そしてアミラーゼ自体はそこまで精度のよい検査項目ではありません。例えば急性膵炎ではP型アミラーゼが急上昇しますが、時間がたつにつれ尿中へ排泄されるため、正常値へ近づきます。他にもストレスで変動すると言った研究や、食事の内容によってもバラつきが出ます。アミラーゼが高かったり低かったりと言って、即座に病気と断定することはできないでしょう。

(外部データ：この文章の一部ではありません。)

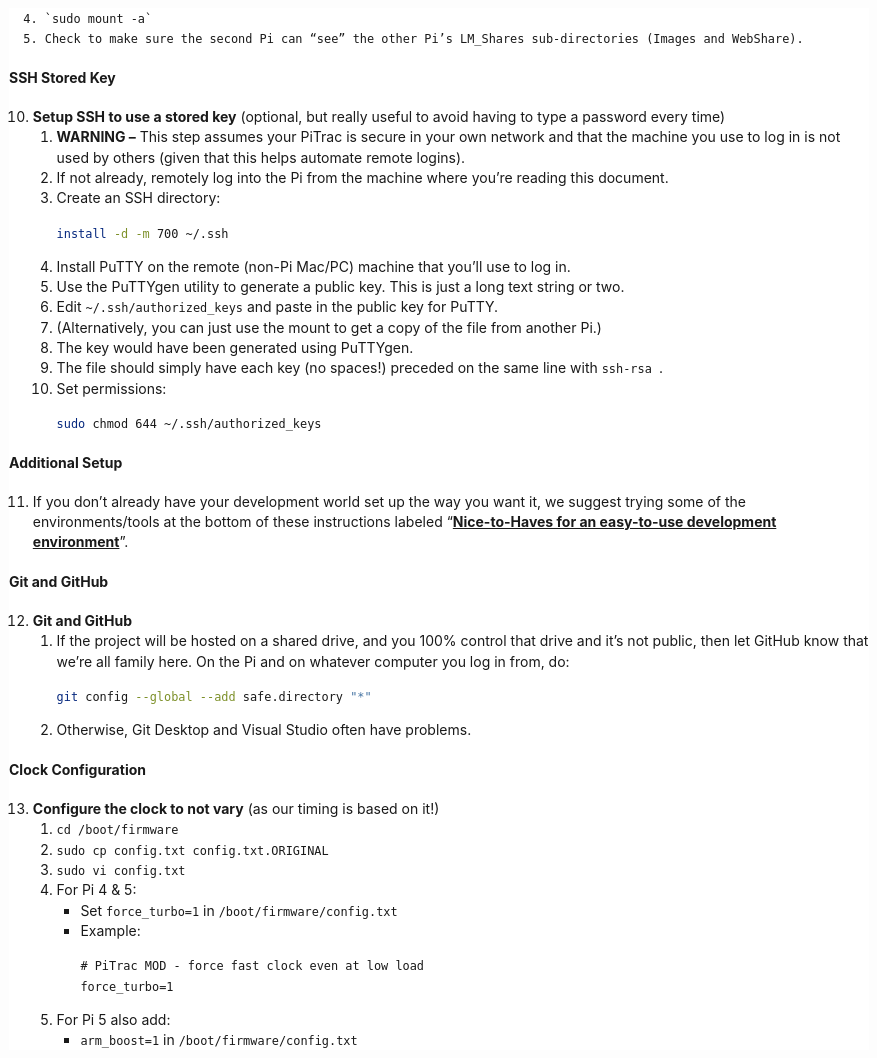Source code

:       4. `sudo mount -a`  
      5. Check to make sure the second Pi can “see” the other Pi’s LM_Shares sub-directories (Images and WebShare).


#### SSH Stored Key

10. **Setup SSH to use a stored key** (optional, but really useful to avoid having to type a password every time)  
    1. **WARNING –** This step assumes your PiTrac is secure in your own network and that the machine you use to log in is not used by others (given that this helps automate remote logins).  
    2. If not already, remotely log into the Pi from the machine where you’re reading this document.  
    3. Create an SSH directory:  
       ```bash
       install -d -m 700 ~/.ssh
       ```  
    4. Install PuTTY on the remote (non-Pi Mac/PC) machine that you’ll use to log in.  
    5. Use the PuTTYgen utility to generate a public key. This is just a long text string or two.  
    6. Edit `~/.ssh/authorized_keys` and paste in the public key for PuTTY.  
    7. (Alternatively, you can just use the mount to get a copy of the file from another Pi.)  
    8. The key would have been generated using PuTTYgen.  
    9. The file should simply have each key (no spaces!) preceded on the same line with `ssh-rsa `.  
    10. Set permissions:  
        ```bash
        sudo chmod 644 ~/.ssh/authorized_keys
        ```  

#### Additional Setup

11. If you don’t already have your development world set up the way you want it, we suggest trying some of the environments/tools at the bottom of these instructions labeled “[**Nice-to-Haves for an easy-to-use development environment**](#nice-to-haves)”.

#### Git and GitHub

12. **Git and GitHub**  
    1. If the project will be hosted on a shared drive, and you 100% control that drive and it’s not public, then let GitHub know that we’re all family here. On the Pi and on whatever computer you log in from, do:  
       ```bash
       git config --global --add safe.directory "*"
       ```  
    2. Otherwise, Git Desktop and Visual Studio often have problems.

#### Clock Configuration

13. **Configure the clock to not vary** (as our timing is based on it!)  
    1. `cd /boot/firmware`  
    2. `sudo cp config.txt config.txt.ORIGINAL`  
    3. `sudo vi config.txt`  
    4. For Pi 4 & 5:  
       - Set `force_turbo=1` in `/boot/firmware/config.txt`  
       - Example:  
         ```
         # PiTrac MOD - force fast clock even at low load
         force_turbo=1
         ```  
    5. For Pi 5 also add:  
       - `arm_boost=1` in `/boot/firmware/config.txt`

健康診断の結果を薬剤師に見せてくるケースとしては、医師から指摘されなかった検査項目の意味を知りたがっていることが多く感じられます。こんな時は検査項目の意味を分かりやすく説明でき、指摘されなかった理由を分かってもらい安心してもらえるよう、検査項目の意味をしっかり理解しましょう。